After a few seconds she raised her head. She was suddenly aware that there was someone standing behind her, her senses were still sharp enough to tell that much. She didn't turn around, only waited until the stranger spoke.
"You'd better watch out there. You could get hurt."
The voice was unfamiliar. She recognised it as a confident almost singsong undeniably male voice coming from directly behind her.
"Why? I can fend for myself. You should get out of here if you can talk that confidently." Marinette kept her voice low enough so to sound perhaps enough like a man to fool the stranger.
"You're standing in a burning building." said the stranger with an edge of laughter to his voice.
Marinette turned around to take a look at the newcomer. Her eyes still stung from the smoke and what little she could make out through her blurred vision was distorted further by a curtain of smoke. The figure was dressed in black, that much she was sure, and once the stranger had shifted his weight after a moment she could see a mess of blond hair above his masked face.
A mask. That's strange.
"What's strange?" The stranger asked, confused. Marinette realised she had spoken her thought out loud. Maybe the smoke was getting to her head.
"Err, I was thinking that this fire can't be accidental." Marinette said.
"Clearly. What are you? Some sort of suicidal superhero? Or perhaps a detective?"
"I would like to point out that you too are also standing in the burning building." Marinette said while clearing ash from her throat.
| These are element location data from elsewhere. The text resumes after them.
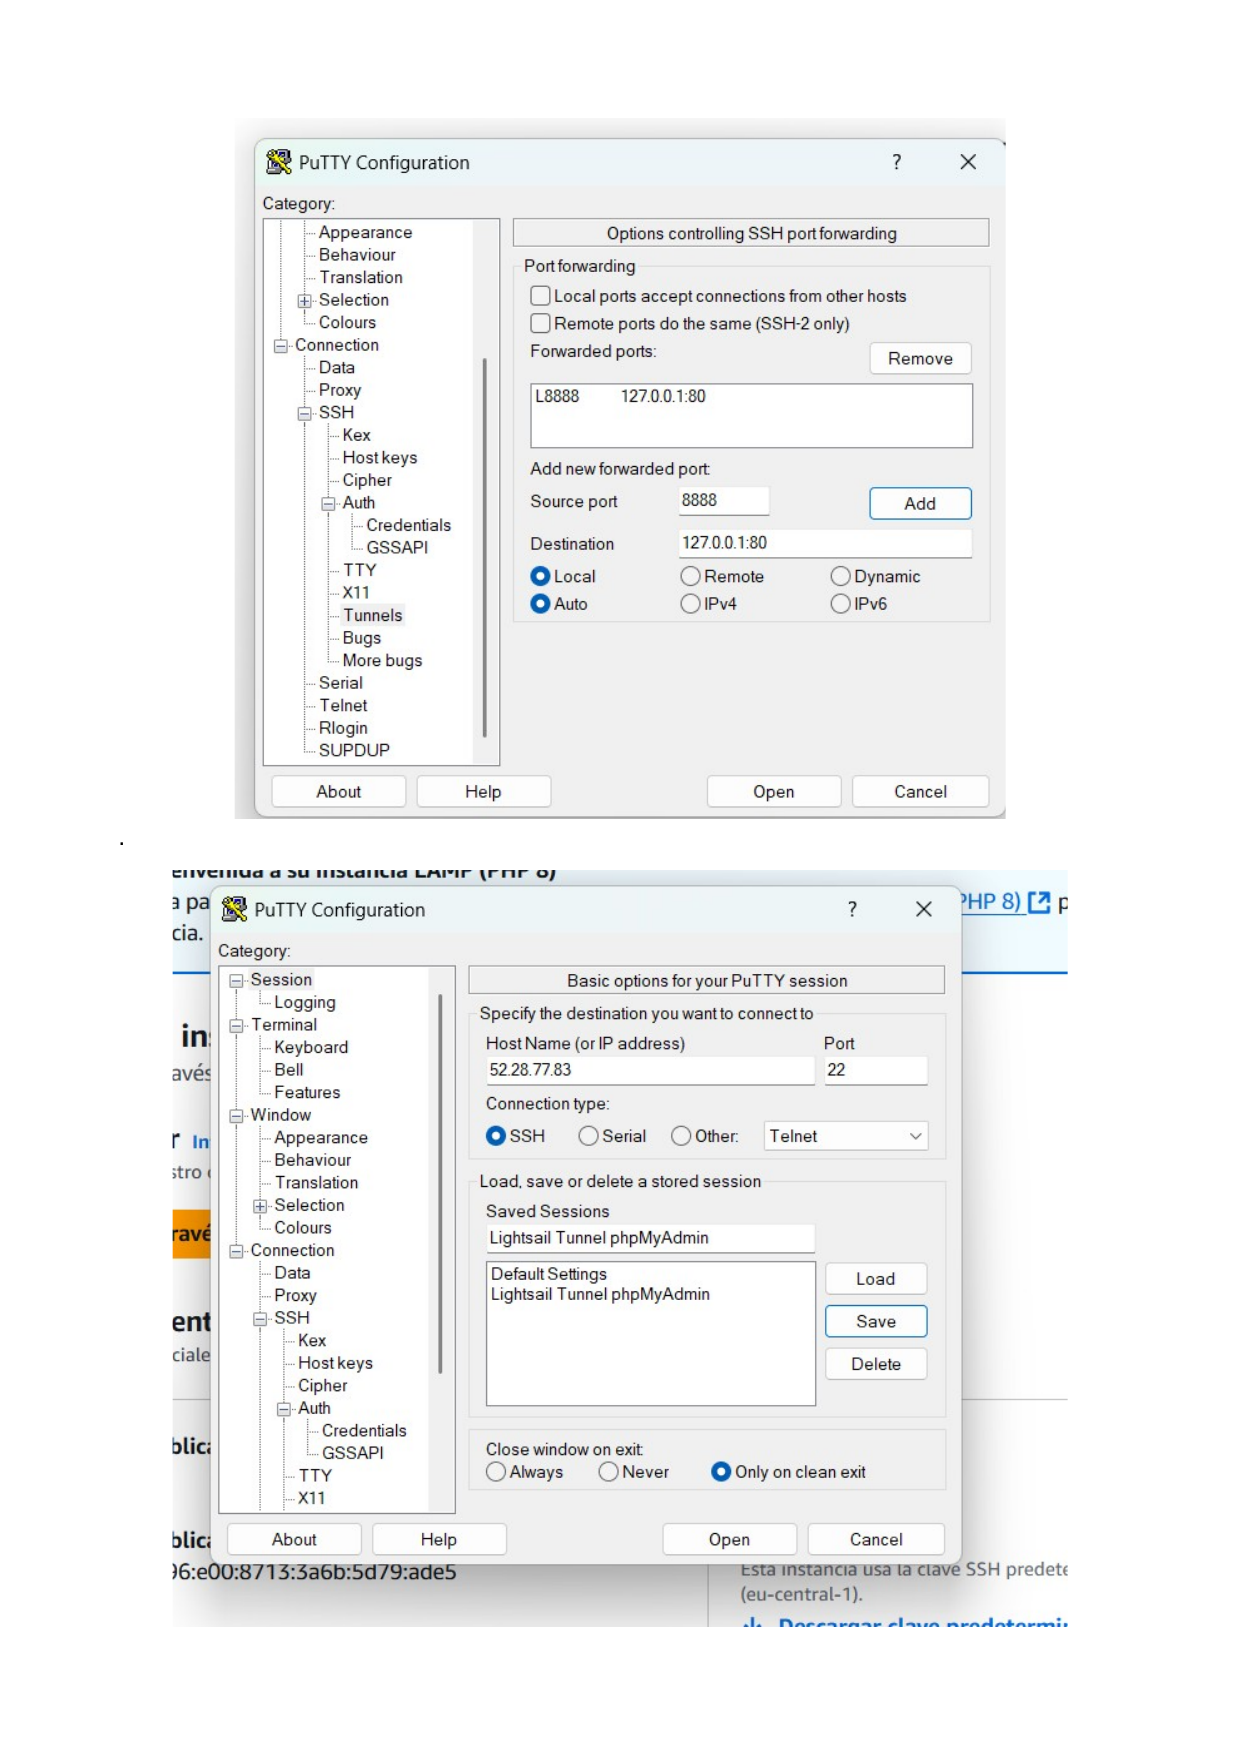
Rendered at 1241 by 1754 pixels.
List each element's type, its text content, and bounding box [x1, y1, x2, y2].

text . [118, 118, 1122, 851]
picture [234, 118, 1006, 819]
picture [172, 870, 1068, 1627]
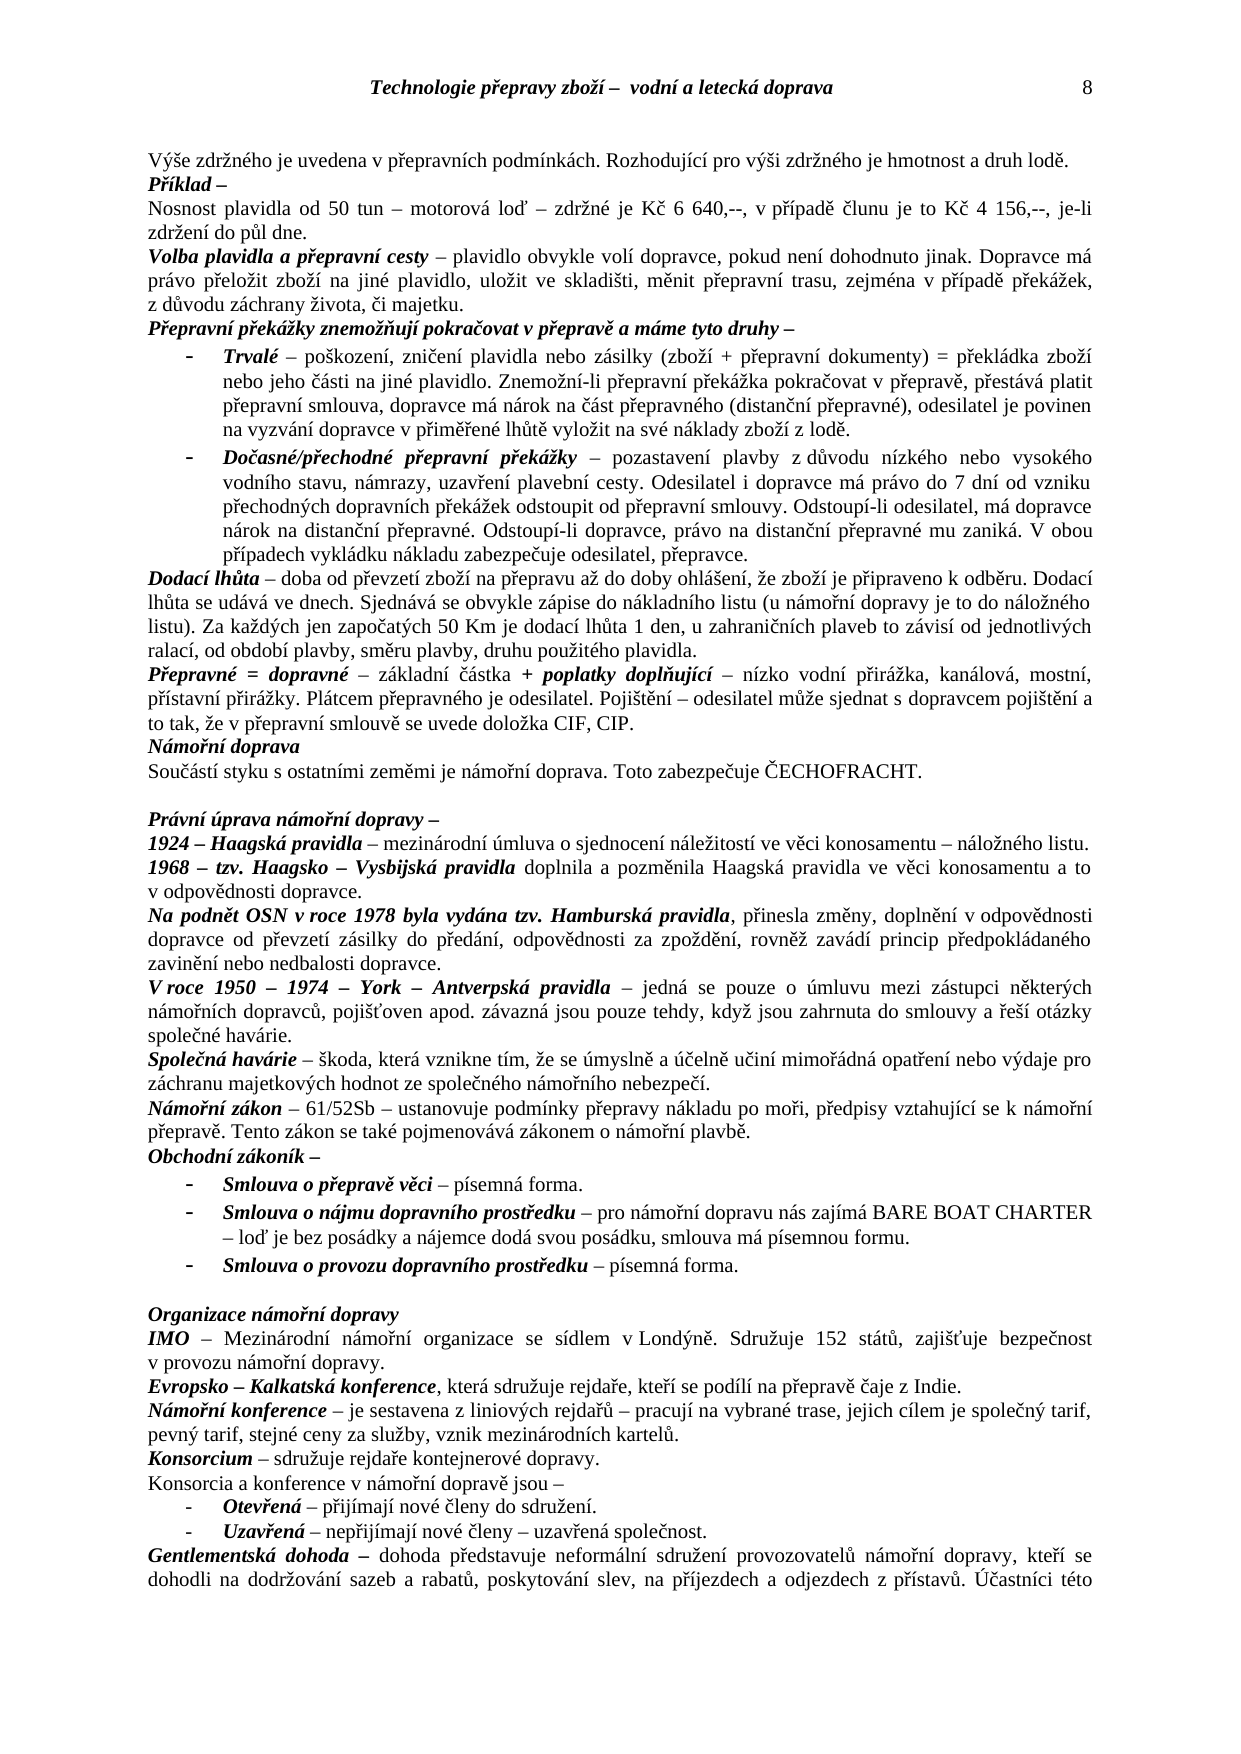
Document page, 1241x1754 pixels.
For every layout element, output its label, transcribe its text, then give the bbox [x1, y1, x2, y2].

list Smlouva o nájmu dopravního prostředku – pro námořní dopravu nás zajímá BARE BOAT CHARTER – loď je bez posádky a nájemce dodá svou posádku, smlouva má písemnou formu. [185, 1196, 1093, 1249]
text V roce 1950 – 1974 – York – Antverpská pravidla – jedná se pouze o úmluvu mezi zástupci některých námořních dopravců, pojišťoven apod. závazná jsou pouze tehdy, když jsou zahrnuta do smlouvy a řeší otázky společné havárie. [148, 975, 1093, 1047]
subtitle Námořní doprava [148, 734, 1093, 758]
text 1968 – tzv. Haagsko – Vysbijská pravidla doplnila a pozměnila Haagská pravidla ve věci konosamentu a to v odpovědnosti dopravce. [148, 855, 1093, 903]
subtitle Přepravní překážky znemožňují pokračovat v přepravě a máme tyto druhy – [148, 316, 1093, 340]
subtitle Obchodní zákoník – [148, 1143, 1093, 1168]
text Nosnost plavidla od 50 tun – motorová loď – zdržné je Kč 6 640,--, v případě člunu je to Kč 4 156,--, je-li zdržení do půl dne. [148, 196, 1093, 244]
subtitle Příklad – [148, 172, 1093, 196]
text Součástí styku s ostatními zeměmi je námořní doprava. Toto zabezpečuje ČECHOFRACHT. [148, 758, 1093, 783]
text IMO – Mezinárodní námořní organizace se sídlem v Londýně. Sdružuje 152 států, zajišťuje bezpečnost v provozu námořní dopravy. [148, 1326, 1093, 1374]
text Námořní konference – je sestavena z liniových rejdařů – pracují na vybrané trase, jejich cílem je společný tarif, pevný tarif, stejné ceny za služby, vznik mezinárodních kartelů. [148, 1398, 1093, 1446]
text Na podnět OSN v roce 1978 byla vydána tzv. Hamburská pravidla, přinesla změny, doplnění v odpovědnosti dopravce od převzetí zásilky do předání, odpovědnosti za zpoždění, rovněž zavádí princip předpokládaného zavinění nebo nedbalosti dopravce. [148, 903, 1093, 975]
text Gentlementská dohoda – dohoda představuje neformální sdružení provozovatelů námořní dopravy, kteří se dohodli na dodržování sazeb a rabatů, poskytování slev, na příjezdech a odjezdech z přístavů. Účastníci této [148, 1543, 1093, 1591]
subtitle Organizace námořní dopravy [148, 1302, 1093, 1326]
list Smlouva o přepravě věci – písemná forma. [185, 1168, 1093, 1196]
list Uzavřená – nepřijímají nové členy – uzavřená společnost. [185, 1518, 1093, 1543]
text Konsorcia a konference v námořní dopravě jsou – [148, 1470, 1093, 1494]
text Evropsko – Kalkatská konference, která sdružuje rejdaře, kteří se podílí na přepravě čaje z Indie. [148, 1374, 1093, 1398]
list Dočasné/přechodné přepravní překážky – pozastavení plavby z důvodu nízkého nebo vysokého vodního stavu, námrazy, uzavření plavební cesty. Odesilatel i dopravce má právo do 7 dní od vzniku přechodných dopravních překážek odstoupit od přepravní smlouvy. Odstoupí-li odesilatel, má dopravce nárok na distanční přepravné. Odstoupí-li dopravce, právo na distanční přepravné mu zaniká. V obou případech vykládku nákladu zabezpečuje odesilatel, přepravce. [185, 441, 1093, 566]
list Smlouva o provozu dopravního prostředku – písemná forma. [185, 1249, 1093, 1278]
subtitle Právní úprava námořní dopravy – [148, 807, 1093, 831]
text Výše zdržného je uvedena v přepravních podmínkách. Rozhodující pro výši zdržného je hmotnost a druh lodě. [148, 148, 1093, 172]
text Volba plavidla a přepravní cesty – plavidlo obvykle volí dopravce, pokud není dohodnuto jinak. Dopravce má právo přeložit zboží na jiné plavidlo, uložit ve skladišti, měnit přepravní trasu, zejména v případě překážek, z důvodu záchrany života, či majetku. [148, 244, 1093, 316]
text Dodací lhůta – doba od převzetí zboží na přepravu až do doby ohlášení, že zboží je připraveno k odběru. Dodací lhůta se udává ve dnech. Sjednává se obvykle zápise do nákladního listu (u námořní dopravy je to do náložného listu). Za každých jen započatých 50 Km je dodací lhůta 1 den, u zahraničních plaveb to závisí od jednotlivých ralací, od období plavby, směru plavby, druhu použitého plavidla. [148, 566, 1093, 662]
text 1924 – Haagská pravidla – mezinárodní úmluva o sjednocení náležitostí ve věci konosamentu – náložného listu. [148, 831, 1093, 855]
text Konsorcium – sdružuje rejdaře kontejnerové dopravy. [148, 1446, 1093, 1470]
list Trvalé – poškození, zničení plavidla nebo zásilky (zboží + přepravní dokumenty) = překládka zboží nebo jeho části na jiné plavidlo. Znemožní-li přepravní překážka pokračovat v přepravě, přestává platit přepravní smlouva, dopravce má nárok na část přepravného (distanční přepravné), odesilatel je povinen na vyzvání dopravce v přiměřené lhůtě vyložit na své náklady zboží z lodě. [185, 340, 1093, 441]
text Přepravné = dopravné – základní částka + poplatky doplňující – nízko vodní přirážka, kanálová, mostní, přístavní přirážky. Plátcem přepravného je odesilatel. Pojištění – odesilatel může sjednat s dopravcem pojištění a to tak, že v přepravní smlouvě se uvede doložka CIF, CIP. [148, 662, 1093, 734]
text Námořní zákon – 61/52Sb – ustanovuje podmínky přepravy nákladu po moři, předpisy vztahující se k námořní přepravě. Tento zákon se také pojmenovává zákonem o námořní plavbě. [148, 1095, 1093, 1143]
text Společná havárie – škoda, která vznikne tím, že se úmyslně a účelně učiní mimořádná opatření nebo výdaje pro záchranu majetkových hodnot ze společného námořního nebezpečí. [148, 1047, 1093, 1095]
list Otevřená – přijímají nové členy do sdružení. [185, 1494, 1093, 1518]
The stranger laughed wholeheartedly and moved closer to Marinette allowing her to see him clearer.
"Ah, but I do the whole 'hero' thing much better than you do, I'm sure."
"And how are you so sure of that?"
"To start off, I don't go running around London in drag."
Marinette's eyes snapped forward to meet the stranger's. "Are you going to stop me?" She stood up to her full height to face him. She was barely taller than him.
"Not at all, my lady. I've heard plenty of 'The Ladybug', enough to know I may not even be needed."
Marinette stared unblinkingly at the stranger.
"Although, I'm sure I could be of assistance in this situation." The stranger shifted his weight again casually and tipped his head towards Marinette. He was starting to infuriate her. "There are two children trapped in the floor below us and one older man in the basement, I intend to rescue all three of these civilians without any hitches. Do you have a problem with my plan?" The stranger took another step towards Marinette and raised an eyebrow.
"It's not much of a plan."
"Let's hear yours then, my lady." The stranger threw a challenging look at Marinette as he lifted a hand to gesture to the flight of stairs of which she was still standing at the top landing.
Marinette glowered and stepped out of the path to the stairs to allow the stranger to stand next to her, looking down at the burning stairs. "I haven't performed in a burning building before now, you should know." Marinette said carefully, keeping her voice at a similar level of confidence as the stranger.
"Well, first things first."
"What?"
"I would recommend tying up that hair of yours."